PHILADELPHIA (AP) — Yo, Adrian, Rocky devotees are gonna run now, a grueling tribute to their mythical champ.
Nearly 35 years after Rocky Balboa returned for his first sequel, Philadelphia's favorite adopted son has inspired city runners to go to the distance.
Rocky's faithful followers are set to run a 50K that will end, of course, triumphantly atop the art museum steps.
The fictitious fighter left as a big a cultural imprint on the city as any founding father, and hundreds of runners are expected to follow in his championship footsteps, truly, through the streets, steps and past the statue he showcased to the world through six movies.
Sparked by a story on the Philadelphia Magazine website, Philadelphia's debut Rocky Run kicks off at 7 a.m. Saturday, with a start just around the corner from the house where Balboa lived in "Rocky II."

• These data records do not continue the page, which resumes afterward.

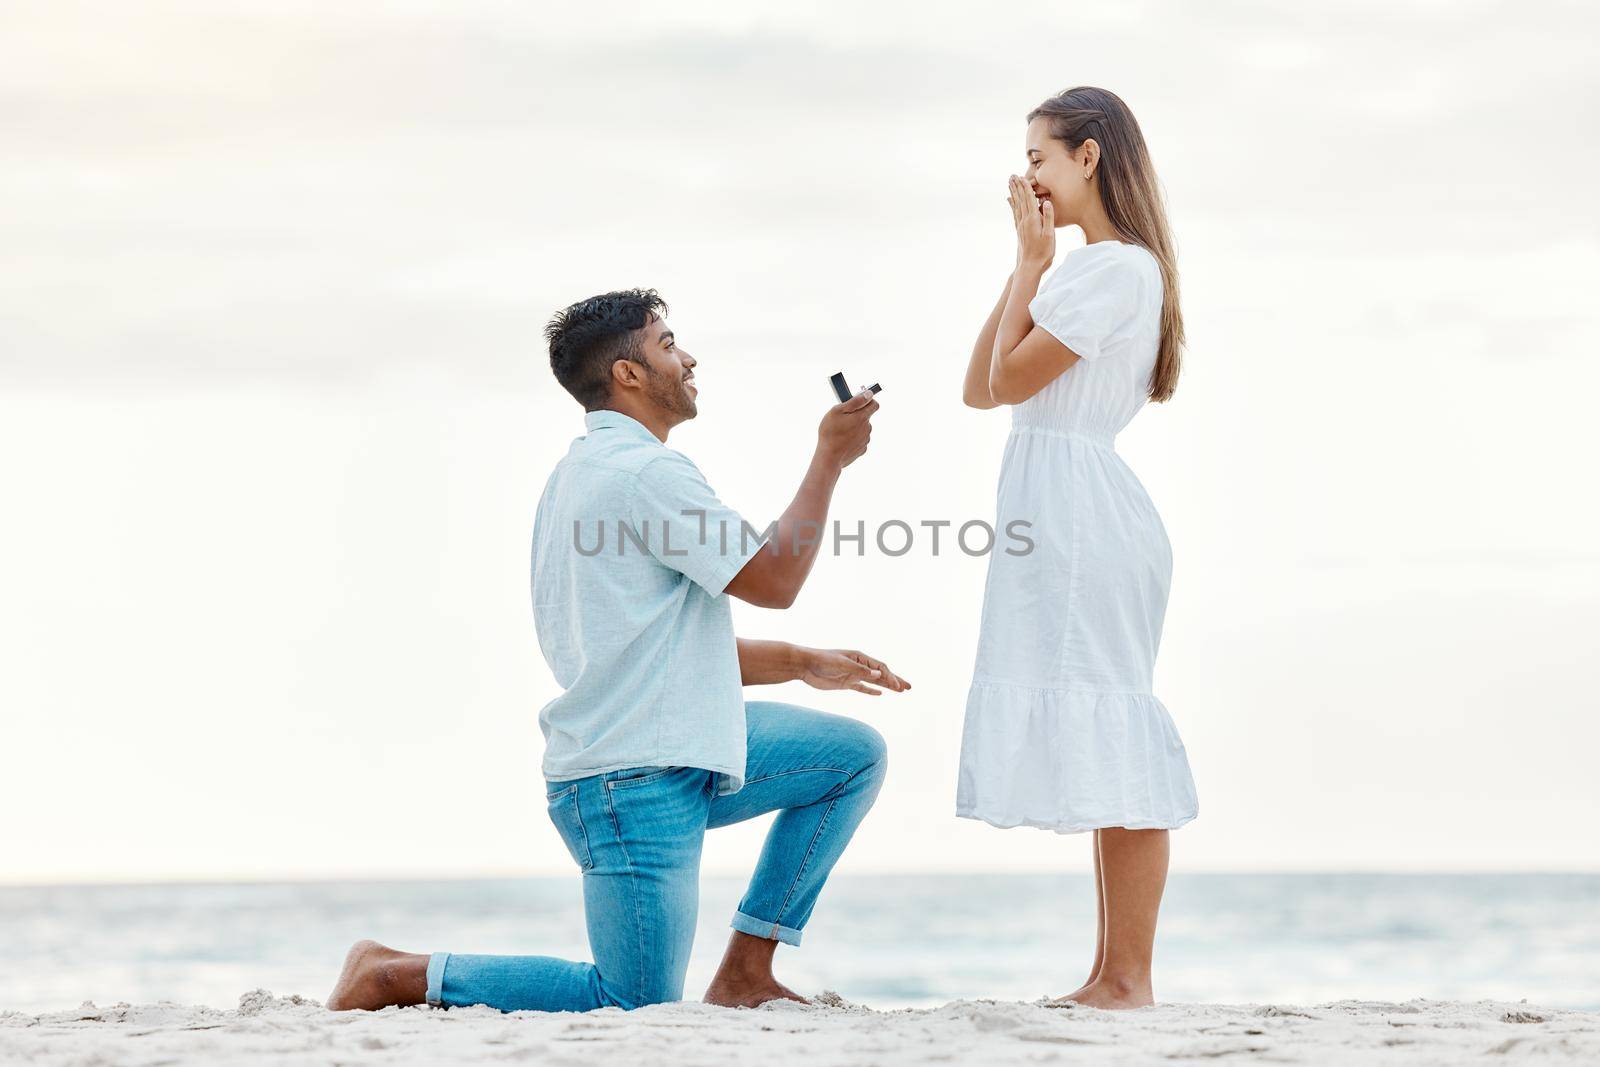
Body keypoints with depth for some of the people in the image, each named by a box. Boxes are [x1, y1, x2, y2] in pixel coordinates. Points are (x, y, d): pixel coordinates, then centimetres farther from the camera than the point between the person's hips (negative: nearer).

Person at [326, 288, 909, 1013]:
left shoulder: (583, 473, 18)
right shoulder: (645, 472, -15)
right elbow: (773, 580, -13)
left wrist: (804, 664, 19)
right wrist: (829, 459, -4)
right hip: (634, 783, -11)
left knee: (856, 755, 12)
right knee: (635, 1007, -9)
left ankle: (744, 974, 11)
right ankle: (394, 976, -1)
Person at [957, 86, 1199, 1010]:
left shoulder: (1116, 268, -11)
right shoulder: (1095, 269, 21)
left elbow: (1011, 379, -12)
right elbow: (980, 388, 16)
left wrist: (1035, 260, -3)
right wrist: (1027, 263, 14)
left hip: (1083, 510, -11)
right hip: (1058, 516, 11)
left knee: (1110, 738, -9)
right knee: (1104, 748, 10)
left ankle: (1130, 981, -8)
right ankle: (1110, 977, 13)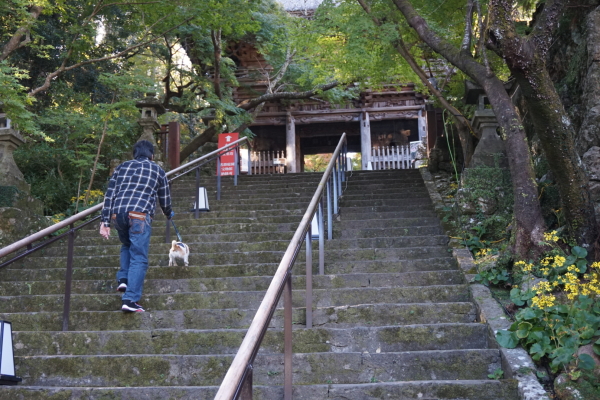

This is the kind of ultra-marathon that would make Ivan Drago flinch.
The route is set for 31 miles and based on the inspirational montage in the 1979 flick as Balboa trains for his heavyweight championship rematch with Apollo Creed. For even diehard fans, the scene is nothing but 2 minutes, 30 seconds of Sylvester Stallone's character sprinting and sweating through the city, arms raised high and mobbed by children that flocked to him and followed him up those celebrated steps.
For Philadelphia-based writer Dan McQuade, a native and "Rocky" fan, the underdog boxer's disjointed route made little sense.
"Obviously, the montage isn't meant to be taken seriously as an actual workout; it's just a few scenes strung together so 'Gonna Fly Now' can play and Rocky can finish at the top of the Art Museum steps," he wrote in mid-September. "But, I wondered, what if this roadwork were treated as one actual run? How far would Rocky go?"
He pieced the scenes together through two viewings of the film for the story (http://bit.ly/1jojnMQ), had some friends help identify locations, and mapped distances off a USA Track and Field distance-measuring tool to come up with the whopping total of 30.61 miles.
"This is one long run," McQuade wrote. "I don't recommend anyone try it."
Not so fast. He may as well have suggested hungry tourists head to Geno's Steaks, order a cheese steak, but hold the cheese.
Philly resident Rebecca Schaefer, an avid runner, read the story and contacted McQuade the day it was published for his blessing to organize the run.
"I could not get it out of my head," she said. "This has to happen."